Sam blinked at the sudden change of topic. “It’s an old term for the Sample Room, in the Tunnels.”
“That’s where my original genetic material came from. What would happen if the Sample Room was destroyed?”
Sam sighed. “The Council thinks we can integrate your genes into ours.”
“Why do they want to do that?”
“Because we’re dying. Inga-296 wasn’t wrong. We’ve manipulated the codes so much, we’ve copied them so many times. The problems we face now will only get worse. We don’t have the original samples, so the only answer is new variations from freshly cloned humans. Like the variations they think we can get from you.”
“From me, and from other human samples in the Sample Room.”
“Yes. If it’s destroyed, we have no ability to strengthen genes that have weakened over centuries of replication.” Sam narrowed his eyes. “Why are you asking me this, Jack?”
“Jonah’s looking for the Ark, and I think he wants to destroy it. I told him I didn’t care what he did. But now I can’t find Althea, and I’ve looked everywhere. I’m worried. Jonah said he’d show me she was just like the others. What if he has her?”
Sam looked at Jack and rubbed a hand across his mouth. The only sound between them was the relentless tick of the clock.
Chapter Twenty-One
ALTHEA
Althea dreamed.
She dreamed about red apples on low-hanging trees falling like jewels on silk dresses that swirled in firelight. She dreamed of music, and the strings of Jack’s guitar that plucked notes so rich and warm they drifted like dust into the air before turning all at once into spices, pungent and rosy—cinnamon, anise, coriander, and pepper.

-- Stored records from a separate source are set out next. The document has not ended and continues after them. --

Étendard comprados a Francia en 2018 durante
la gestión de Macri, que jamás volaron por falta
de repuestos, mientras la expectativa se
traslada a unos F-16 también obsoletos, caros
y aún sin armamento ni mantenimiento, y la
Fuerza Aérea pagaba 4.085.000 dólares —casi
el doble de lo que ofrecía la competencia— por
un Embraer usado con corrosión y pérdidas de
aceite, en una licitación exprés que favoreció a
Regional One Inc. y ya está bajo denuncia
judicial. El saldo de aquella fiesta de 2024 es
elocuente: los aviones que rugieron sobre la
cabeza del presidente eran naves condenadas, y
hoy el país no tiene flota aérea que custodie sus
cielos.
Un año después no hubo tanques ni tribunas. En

She dreamed about mountains falling into oceans, rivers melting into earth, and jungle vines creeping over every living and dead thing until there was nothing left but a continent of twisted, choking green.
She dreamed about worlds ending.
The riot of colors resolved slowly. After a time, a row of letters became visible, and she found by focusing on one, she could concentrate on dissolving the fog in her head. The letters gradually cleared. She was in the Sample Room, in the Tunnels. The walls of the room were stone, like the rest of the caverns of the Tunnels, but these walls glittered with intersecting glass slides carrying thousands of genetic samples. Human genetic samples. She was in the Ark. Althea had figured it out back in the dorms, reading the book with the list of names of humans who’d left their genetic material to be stored in the vast caverns of the Tunnels. It hurt her eyes, looking at all the brightness, and then Jack’s imposing body blocked her view, except it wasn’t Jack. It was Jonah. He crouched above her, peering down. Her arms were sore, and she understood that she’d been fighting in her sleep against a slim wire binding her wrists to a post.